* **Task directions**:
Copy every one of the lines below exactly, leaving the pictures out.

* **Input**:
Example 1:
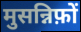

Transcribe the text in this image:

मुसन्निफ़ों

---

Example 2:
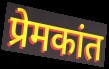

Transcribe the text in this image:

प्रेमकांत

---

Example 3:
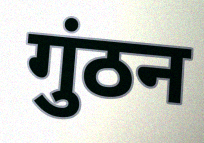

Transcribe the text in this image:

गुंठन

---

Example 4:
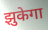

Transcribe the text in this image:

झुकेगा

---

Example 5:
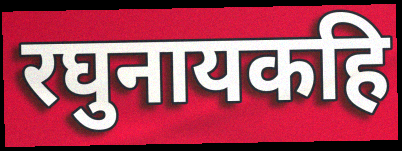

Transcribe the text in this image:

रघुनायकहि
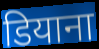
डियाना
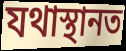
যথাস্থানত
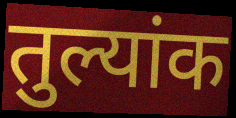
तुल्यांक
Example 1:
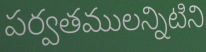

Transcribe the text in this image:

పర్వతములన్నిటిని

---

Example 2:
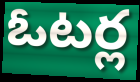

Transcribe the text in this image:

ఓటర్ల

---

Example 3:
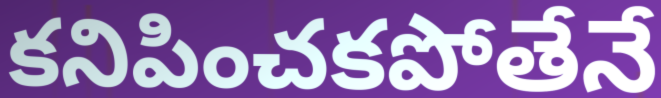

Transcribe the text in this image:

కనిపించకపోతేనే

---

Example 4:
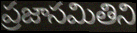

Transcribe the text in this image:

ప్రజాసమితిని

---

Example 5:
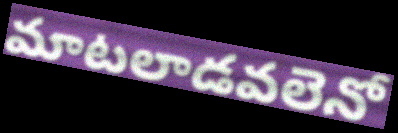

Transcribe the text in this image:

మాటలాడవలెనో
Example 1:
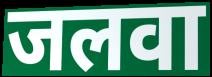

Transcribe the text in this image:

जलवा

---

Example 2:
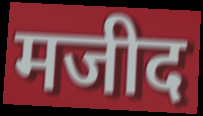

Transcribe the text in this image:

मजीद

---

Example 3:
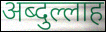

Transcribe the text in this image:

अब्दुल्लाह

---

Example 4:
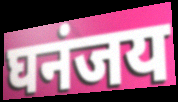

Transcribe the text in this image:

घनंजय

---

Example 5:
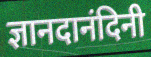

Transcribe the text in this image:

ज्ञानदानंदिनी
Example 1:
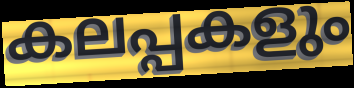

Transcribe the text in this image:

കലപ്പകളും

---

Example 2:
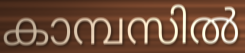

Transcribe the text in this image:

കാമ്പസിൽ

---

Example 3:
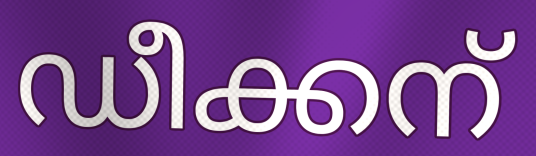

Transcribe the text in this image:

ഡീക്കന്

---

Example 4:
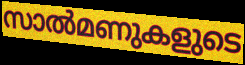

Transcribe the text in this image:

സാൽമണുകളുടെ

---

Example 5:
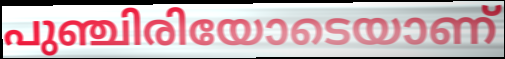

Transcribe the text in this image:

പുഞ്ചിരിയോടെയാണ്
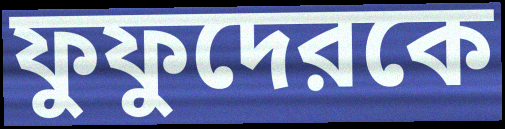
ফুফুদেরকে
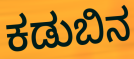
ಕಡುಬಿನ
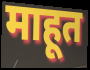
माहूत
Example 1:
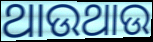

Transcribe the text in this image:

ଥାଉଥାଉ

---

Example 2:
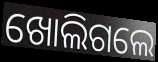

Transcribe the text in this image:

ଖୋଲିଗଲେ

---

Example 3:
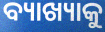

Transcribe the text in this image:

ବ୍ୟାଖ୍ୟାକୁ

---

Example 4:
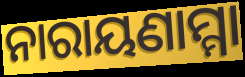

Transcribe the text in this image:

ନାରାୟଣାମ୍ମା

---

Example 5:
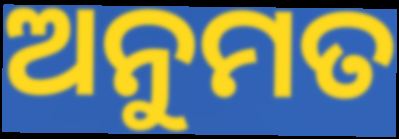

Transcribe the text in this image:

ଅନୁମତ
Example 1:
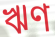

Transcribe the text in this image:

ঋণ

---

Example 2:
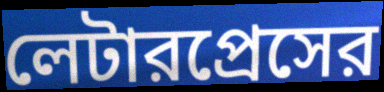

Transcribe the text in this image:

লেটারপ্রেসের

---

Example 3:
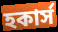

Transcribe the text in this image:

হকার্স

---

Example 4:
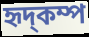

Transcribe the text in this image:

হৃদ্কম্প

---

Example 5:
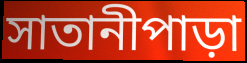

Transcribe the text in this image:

* **Answer for this exercise**:
Example 1:

Transcribe the text in this image:

मुसन्निफ़ों

---

Example 2:

Transcribe the text in this image:

प्रेमकांत

---

Example 3:

Transcribe the text in this image:

गुंठन

---

Example 4:

Transcribe the text in this image:

झुकेगा

---

Example 5:

Transcribe the text in this image:

रघुनायकहि
डियाना
যথাস্থানত
तुल्यांक
Example 1:

Transcribe the text in this image:

పర్వతములన్నిటిని

---

Example 2:

Transcribe the text in this image:

ఓటర్ల

---

Example 3:

Transcribe the text in this image:

కనిపించకపోతేనే

---

Example 4:

Transcribe the text in this image:

ప్రజాసమితిని

---

Example 5:

Transcribe the text in this image:

మాటలాడవలెనో
Example 1:

Transcribe the text in this image:

जलवा

---

Example 2:

Transcribe the text in this image:

मजीद

---

Example 3:

Transcribe the text in this image:

अब्दुल्लाह

---

Example 4:

Transcribe the text in this image:

घनंजय

---

Example 5:

Transcribe the text in this image:

ज्ञानदानंदिनी
Example 1:

Transcribe the text in this image:

കലപ്പകളും

---

Example 2:

Transcribe the text in this image:

കാമ്പസിൽ

---

Example 3:

Transcribe the text in this image:

ഡീക്കന്

---

Example 4:

Transcribe the text in this image:

സാൽമണുകളുടെ

---

Example 5:

Transcribe the text in this image:

പുഞ്ചിരിയോടെയാണ്
ফুফুদেরকে
ಕಡುಬಿನ
माहूत
Example 1:

Transcribe the text in this image:

ଥାଉଥାଉ

---

Example 2:

Transcribe the text in this image:

ଖୋଲିଗଲେ

---

Example 3:

Transcribe the text in this image:

ବ୍ୟାଖ୍ୟାକୁ

---

Example 4:

Transcribe the text in this image:

ନାରାୟଣାମ୍ମା

---

Example 5:

Transcribe the text in this image:

ଅନୁମତ
Example 1:

Transcribe the text in this image:

ঋণ

---

Example 2:

Transcribe the text in this image:

লেটারপ্রেসের

---

Example 3:

Transcribe the text in this image:

হকার্স

---

Example 4:

Transcribe the text in this image:

হৃদ্কম্প

---

Example 5:

Transcribe the text in this image:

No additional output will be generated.